● Data supplied:

++++++++++++++++++++

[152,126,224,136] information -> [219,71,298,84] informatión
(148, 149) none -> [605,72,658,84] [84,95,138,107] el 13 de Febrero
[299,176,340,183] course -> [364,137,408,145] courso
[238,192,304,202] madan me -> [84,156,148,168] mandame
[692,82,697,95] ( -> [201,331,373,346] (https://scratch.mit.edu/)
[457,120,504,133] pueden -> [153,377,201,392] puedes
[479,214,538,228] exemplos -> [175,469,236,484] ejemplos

++++++++++++++++++++

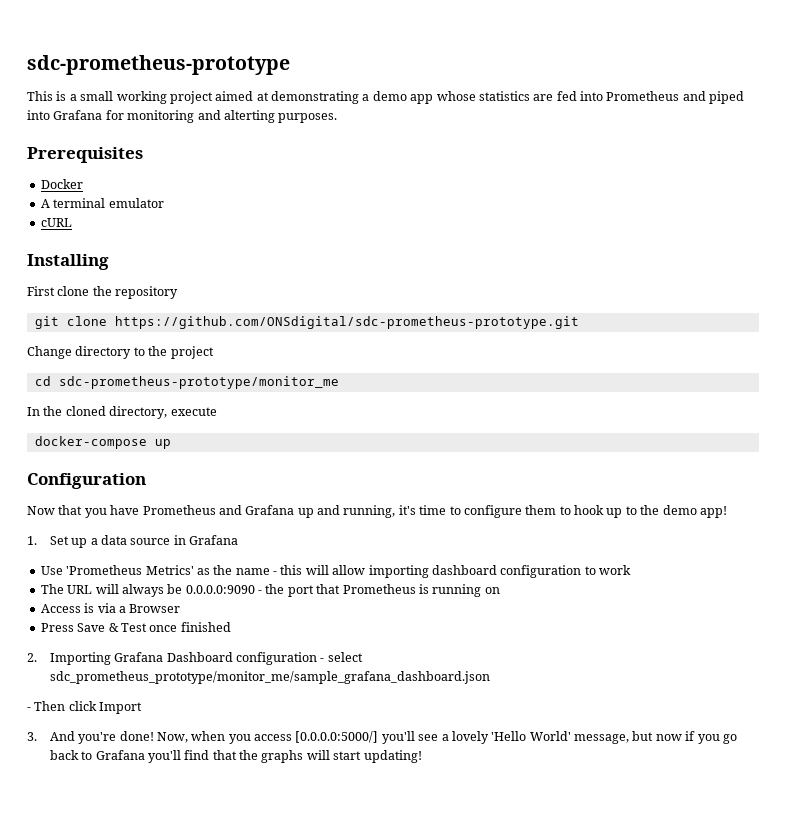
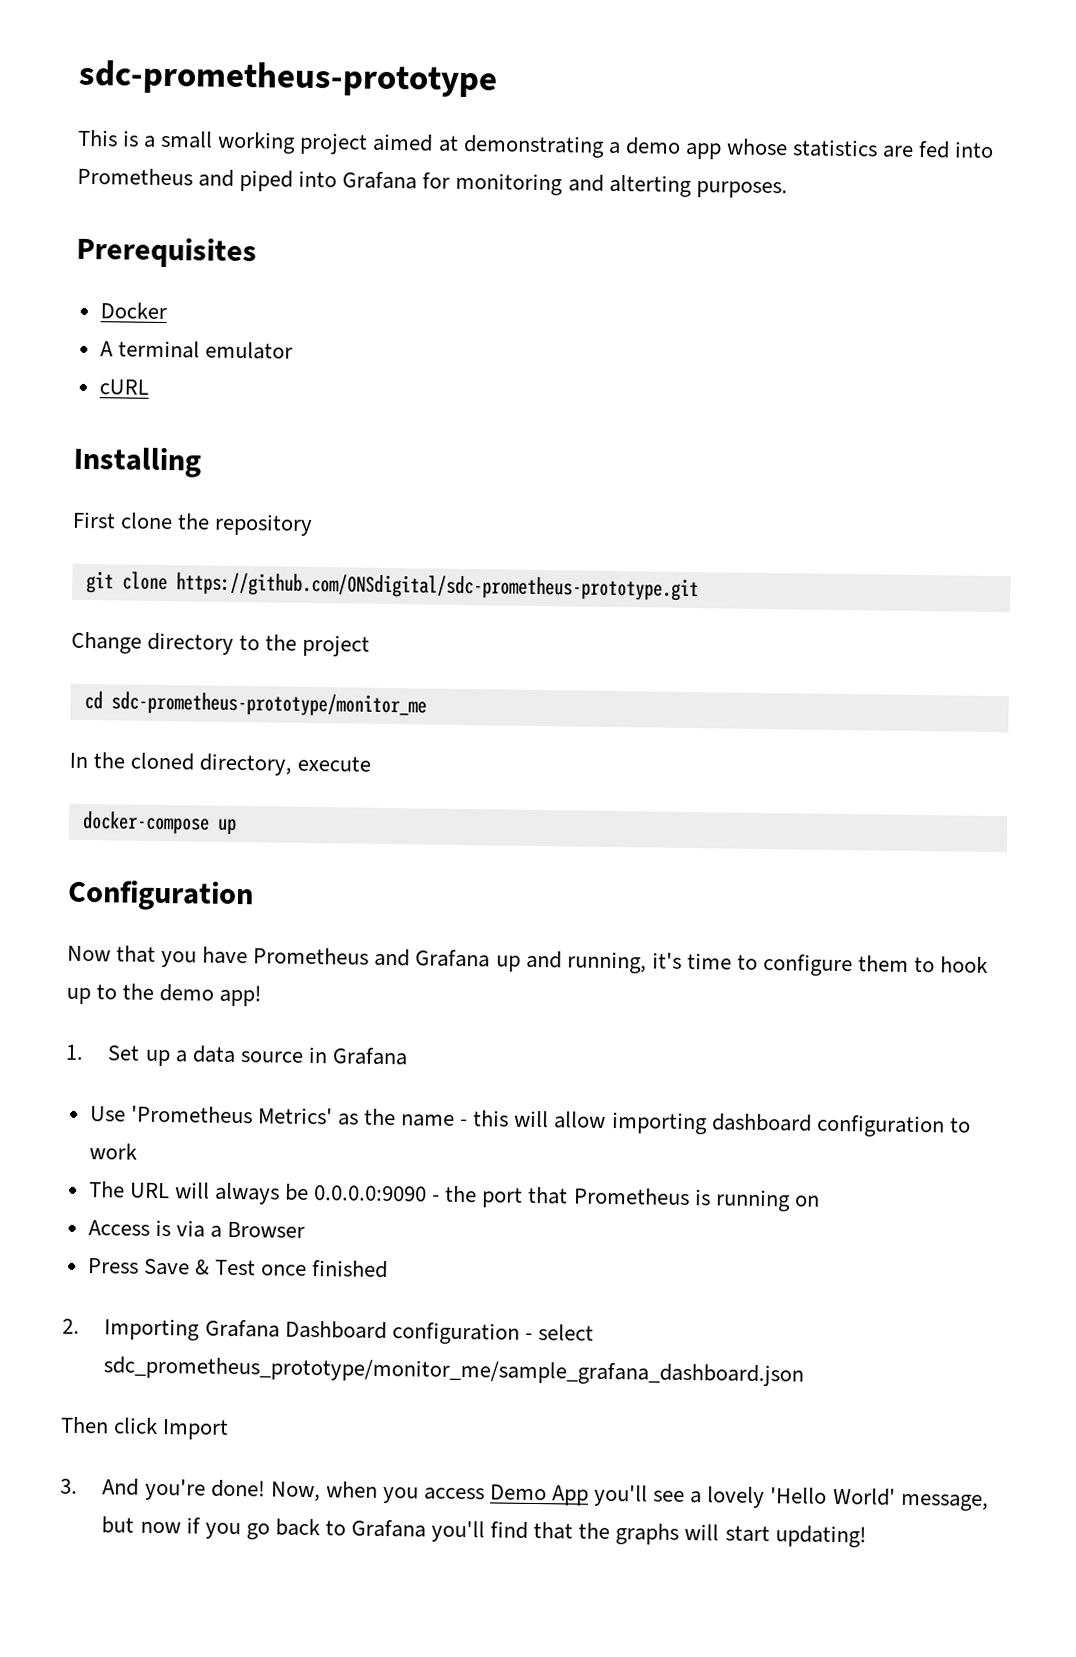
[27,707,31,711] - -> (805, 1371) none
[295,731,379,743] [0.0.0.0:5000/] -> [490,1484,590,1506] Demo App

++++++++++++++++++++

● What to do:
Please make an exact copy of the lines above from the line with "[27,707,31,711] - -> (805, 1371) none" through the line with "[295,731,379,743] [0.0.0.0:5000/] ->", both ends included.

● Task solution:
[27,707,31,711] - -> (805, 1371) none
[295,731,379,743] [0.0.0.0:5000/] -> [490,1484,590,1506] Demo App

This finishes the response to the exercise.